» **Goal of the exercise**
Transcribe the stretch of entries below from the line with "Figure 2. The" through the line with "Figure 2. Sketch", exactly and with both ends included; leave out all other lines.

Excerpts from a dataset
⟨
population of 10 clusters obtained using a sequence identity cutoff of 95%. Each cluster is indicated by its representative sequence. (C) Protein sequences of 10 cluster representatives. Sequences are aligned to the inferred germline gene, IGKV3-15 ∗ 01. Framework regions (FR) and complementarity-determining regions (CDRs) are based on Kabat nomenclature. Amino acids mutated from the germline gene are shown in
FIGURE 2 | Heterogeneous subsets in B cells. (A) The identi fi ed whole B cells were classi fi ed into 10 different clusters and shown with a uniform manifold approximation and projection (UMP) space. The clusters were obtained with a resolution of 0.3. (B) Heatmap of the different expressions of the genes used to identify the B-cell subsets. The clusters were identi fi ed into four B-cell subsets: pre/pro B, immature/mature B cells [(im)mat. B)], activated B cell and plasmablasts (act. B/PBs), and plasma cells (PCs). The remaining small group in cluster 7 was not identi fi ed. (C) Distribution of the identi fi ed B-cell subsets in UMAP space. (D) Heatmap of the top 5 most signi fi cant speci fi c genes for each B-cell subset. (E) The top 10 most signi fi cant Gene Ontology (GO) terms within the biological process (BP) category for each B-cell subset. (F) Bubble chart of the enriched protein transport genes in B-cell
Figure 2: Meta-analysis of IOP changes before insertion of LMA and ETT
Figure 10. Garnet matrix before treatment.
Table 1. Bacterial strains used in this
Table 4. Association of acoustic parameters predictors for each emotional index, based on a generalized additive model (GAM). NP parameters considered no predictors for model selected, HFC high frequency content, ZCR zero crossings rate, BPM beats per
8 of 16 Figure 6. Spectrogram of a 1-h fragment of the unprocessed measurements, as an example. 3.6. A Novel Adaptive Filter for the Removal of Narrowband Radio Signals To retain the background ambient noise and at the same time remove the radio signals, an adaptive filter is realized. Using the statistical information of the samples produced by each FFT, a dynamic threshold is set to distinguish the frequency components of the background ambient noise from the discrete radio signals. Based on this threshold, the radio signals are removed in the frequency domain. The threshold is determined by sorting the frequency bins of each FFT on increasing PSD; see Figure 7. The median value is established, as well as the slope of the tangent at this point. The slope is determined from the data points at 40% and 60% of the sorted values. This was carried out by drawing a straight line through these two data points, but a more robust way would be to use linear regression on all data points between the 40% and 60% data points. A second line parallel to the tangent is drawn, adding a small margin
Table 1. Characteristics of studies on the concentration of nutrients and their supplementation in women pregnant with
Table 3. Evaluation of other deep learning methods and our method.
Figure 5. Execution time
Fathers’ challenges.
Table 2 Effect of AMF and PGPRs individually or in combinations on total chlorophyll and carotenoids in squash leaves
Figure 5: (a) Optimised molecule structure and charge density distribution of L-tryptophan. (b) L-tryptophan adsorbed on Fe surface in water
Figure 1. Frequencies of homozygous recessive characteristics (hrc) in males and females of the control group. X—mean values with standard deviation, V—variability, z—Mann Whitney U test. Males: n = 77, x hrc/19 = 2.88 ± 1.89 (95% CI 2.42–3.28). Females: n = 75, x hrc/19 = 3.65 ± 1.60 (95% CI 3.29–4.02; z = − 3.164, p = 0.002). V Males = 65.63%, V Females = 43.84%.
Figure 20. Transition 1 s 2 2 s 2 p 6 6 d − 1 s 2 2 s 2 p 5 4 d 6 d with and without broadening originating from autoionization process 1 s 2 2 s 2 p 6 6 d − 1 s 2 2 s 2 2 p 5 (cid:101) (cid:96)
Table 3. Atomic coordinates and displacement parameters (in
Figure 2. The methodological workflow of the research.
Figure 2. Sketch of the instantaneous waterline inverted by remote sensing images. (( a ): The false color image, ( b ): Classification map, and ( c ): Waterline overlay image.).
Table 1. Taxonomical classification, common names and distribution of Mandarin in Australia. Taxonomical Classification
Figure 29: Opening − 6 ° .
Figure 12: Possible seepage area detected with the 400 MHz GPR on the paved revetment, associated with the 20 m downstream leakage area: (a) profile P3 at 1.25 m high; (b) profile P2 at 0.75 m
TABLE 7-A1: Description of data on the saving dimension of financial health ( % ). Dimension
⟩
» **Response**
Figure 2. The methodological workflow of the research.
Figure 2. Sketch of the instantaneous waterline inverted by remote sensing images. (( a ): The false color image, ( b ): Classification map, and ( c ): Waterline overlay image.).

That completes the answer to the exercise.